Joshua Lubahn earns scouting’s highest honor
Story and photos by John Hummer
Napoleon’s Joshua Lubahn reached a level only seven of 100 boys reach as they make their way up the scouting ladder: He became an Eagle Scout Monday at the Brooklyn Sportsman’s Club. He is the first scout to achieve the honor in the 11 years of existence of Troop #4472 chartered by the Brooklyn Sportsman’s Club.
Joshua began scouting in kindergarten at the age of four as a Tiger level Cub Scout and has now been in scouting for 11 years. He crossed over from Cub Scouts to Boy Scouts in fifth grade. Joshua is proud of having helped build the bridge used for the crossover ceremony back then.
“I’m incredibly proud of him,” said his mother, Lisa Lubahn. “He’s worked so hard and he has pushed himself so much to attain this goal. He’s always setting goals and striving to achieve them.”
His father had similar sentiments.
“It’s a great accomplishment,” he said. “He has the drive to get things done and sticks with it. To do it at such a young age – he’s really put a lot of effort forward.”
Russ Melville, who serves as the chair of the Eagle Board of Review for the Cascades District, opened the ceremony reading a letter to Joshua from the Scouts’ national office signed by the organization’s president and chief scout executive.
“Congratulations. You are now an Eagle Scout. In completing all the requirements, you’ve mastered many valuable skills and have made the Scout oath and law part of your life . . . we’re counting on you to aim high and continue leading by your service and example.”
Melville then officially convened the Court of Honor to present scouting’s highest achievement – the rank of Eagle Scout – to Joshua Lubahn.
“The Eagle Scout award is the nation’s premier youth service and leadership recognition,” said Merlyn Thomas, scoutmaster for Troop #4472, during the ceremony.
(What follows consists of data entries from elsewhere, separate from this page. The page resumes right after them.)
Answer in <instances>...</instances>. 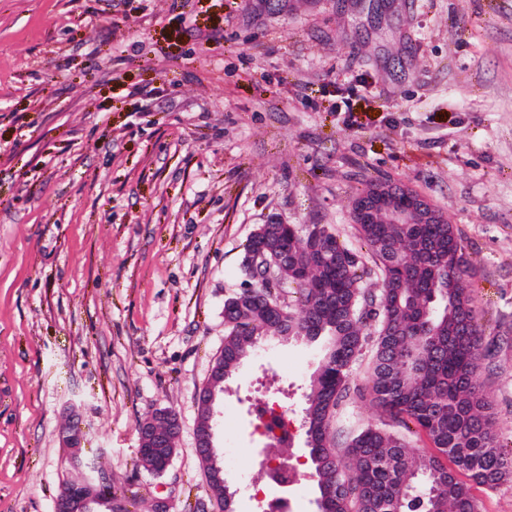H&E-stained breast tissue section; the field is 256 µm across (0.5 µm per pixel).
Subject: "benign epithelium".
<instances>
[{
  "label": "benign epithelium",
  "mask_w": 512,
  "mask_h": 512,
  "mask_svg": "<svg viewBox=\"0 0 512 512\" xmlns=\"http://www.w3.org/2000/svg\"><path fill=\"white\" fill-rule=\"evenodd\" d=\"M434 204L408 186H396L387 181L378 182L370 195L359 197L353 204V223L385 224L387 211L405 220L414 215L420 224H437L439 220L429 210ZM257 247L249 255L248 264L260 274L270 275L274 266L288 261V247L279 225L263 224L254 233ZM224 393V355H219L210 371L207 383L196 397L198 420L196 426V452L202 462L211 488L212 497L219 510H224V499L235 495L224 479V465L220 458L217 435L221 411L219 398ZM181 424L177 413L170 408H157L137 424V455L148 471L161 475L171 464L176 451ZM65 447L74 458H80L84 437L81 427L72 423L62 435ZM129 497L112 487V476L102 469L95 470L90 478L64 484L54 501L53 512H126Z\"/></svg>",
  "instance_id": "7a95c632"
}]
</instances>
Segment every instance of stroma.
I'll list each match as a JSON object with an SVG mask.
<instances>
[{
  "instance_id": "obj_1",
  "label": "stroma",
  "mask_w": 512,
  "mask_h": 512,
  "mask_svg": "<svg viewBox=\"0 0 512 512\" xmlns=\"http://www.w3.org/2000/svg\"><path fill=\"white\" fill-rule=\"evenodd\" d=\"M411 186L453 224L485 343L512 334V0H0V512H52L77 478L62 433L133 495L213 512L195 399L252 287L270 217L323 224L381 272L351 218L372 182ZM353 362L332 426L400 432ZM302 339L261 345L219 401L235 512L319 490L305 447ZM512 448V345L482 362ZM288 410L278 486L254 409ZM176 411L172 462L140 465L138 422ZM402 432V431H401ZM239 466H229L232 452Z\"/></svg>"
}]
</instances>
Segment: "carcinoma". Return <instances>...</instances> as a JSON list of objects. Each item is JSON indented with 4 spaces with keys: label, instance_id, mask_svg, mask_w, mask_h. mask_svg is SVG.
Segmentation results:
<instances>
[{
    "label": "carcinoma",
    "instance_id": "carcinoma-1",
    "mask_svg": "<svg viewBox=\"0 0 512 512\" xmlns=\"http://www.w3.org/2000/svg\"><path fill=\"white\" fill-rule=\"evenodd\" d=\"M316 228L302 234L293 226L288 266L230 297L225 374H235L261 340L313 328L323 355L305 395L306 435L313 476L332 512H467L475 500L457 473L493 487L512 474V450L500 444L488 398L474 381L485 348L454 226L358 225L381 270L375 291L362 287L358 253L327 229L324 240H312ZM280 284L296 286L295 303L273 294ZM372 319L373 400L406 430L424 431L455 469L384 429L364 428L343 448L331 434Z\"/></svg>",
    "mask_w": 512,
    "mask_h": 512
}]
</instances>
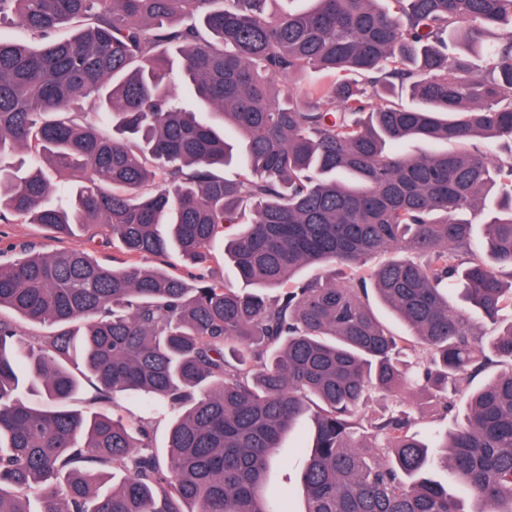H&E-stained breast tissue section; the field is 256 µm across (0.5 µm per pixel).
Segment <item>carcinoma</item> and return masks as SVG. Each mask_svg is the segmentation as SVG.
<instances>
[{"label":"carcinoma","mask_w":512,"mask_h":512,"mask_svg":"<svg viewBox=\"0 0 512 512\" xmlns=\"http://www.w3.org/2000/svg\"><path fill=\"white\" fill-rule=\"evenodd\" d=\"M278 2L0 0L30 38L0 36V221L122 254L0 262V310L54 327L23 351L0 318V512H284L268 470L306 416L304 512H512V0ZM48 170L82 184L56 202ZM171 252L241 286L142 265ZM85 383L173 407L167 460L143 422L71 408Z\"/></svg>","instance_id":"carcinoma-1"}]
</instances>
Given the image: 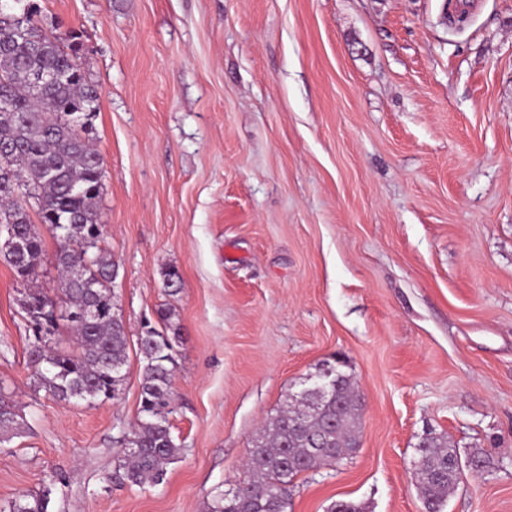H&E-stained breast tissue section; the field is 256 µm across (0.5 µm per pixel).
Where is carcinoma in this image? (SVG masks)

Thomas has been Joshua’s scoutmaster for four years and for the troop for eight years.
Joshua, now a sophomore at Napoleon High School, had to progress through seven ranks and earn 21 different merit badges to achieve the Eagle Scout status, Thomas said. To earn the merit badges, he had to learn numerous skills and perform acts of community service for each rank of scouting. Then there is the culmination of it all – the Eagle Scout project.
“To earn Eagle Scout status, you have to plan, manage, and complete your own project to benefit your community,” Thomas said. “It’s not necessarily the size of the project, it’s the leadership you show managing and leading the project.”
Joshua’s Eagle Scout project was to revamp the buffet area at Grass Lake United Methodist Church. He retiled their counters and installed a new buffet hood, among other detailed tasks. He completed the project in January of this year.
“The work was the short and easy part,” Joshua said. “The hard part was the paperwork. It was mounds upon mounds of paperwork.” The project had to go through a local board of review and had to be approved at the national level as well.
“Now that it’s all over with, it was definitely worth it,” he said.
Thomas said he witnessed a great deal of maturity progression in Joshua the last four years.
“He can now teach the younger scouts the skills they need – and he does take the time to do that and he works very well with them. There are requirements for each rank to teach, and that’s where you learn leadership. You’re given responsibilities within the troop to learn those leadership skills.”
For example, Thomas said troop meetings are led by the older scouts and when they go camping, scouts set up the camp.
Joshua plans to stay active in scouting and help guide the younger boys coming up in the troop. In addition to keeping up with his school work, he is a varsity wrestler at Napoleon. He is also training to be a pilot at Skywalker Flying in Adrian.
“My plan is to become a pilot for UPS,” he said.
Joshua joins some respectable Americans in the Eagle Scout ranks including President Gerald R. Ford and astronaut Neil Armstrong.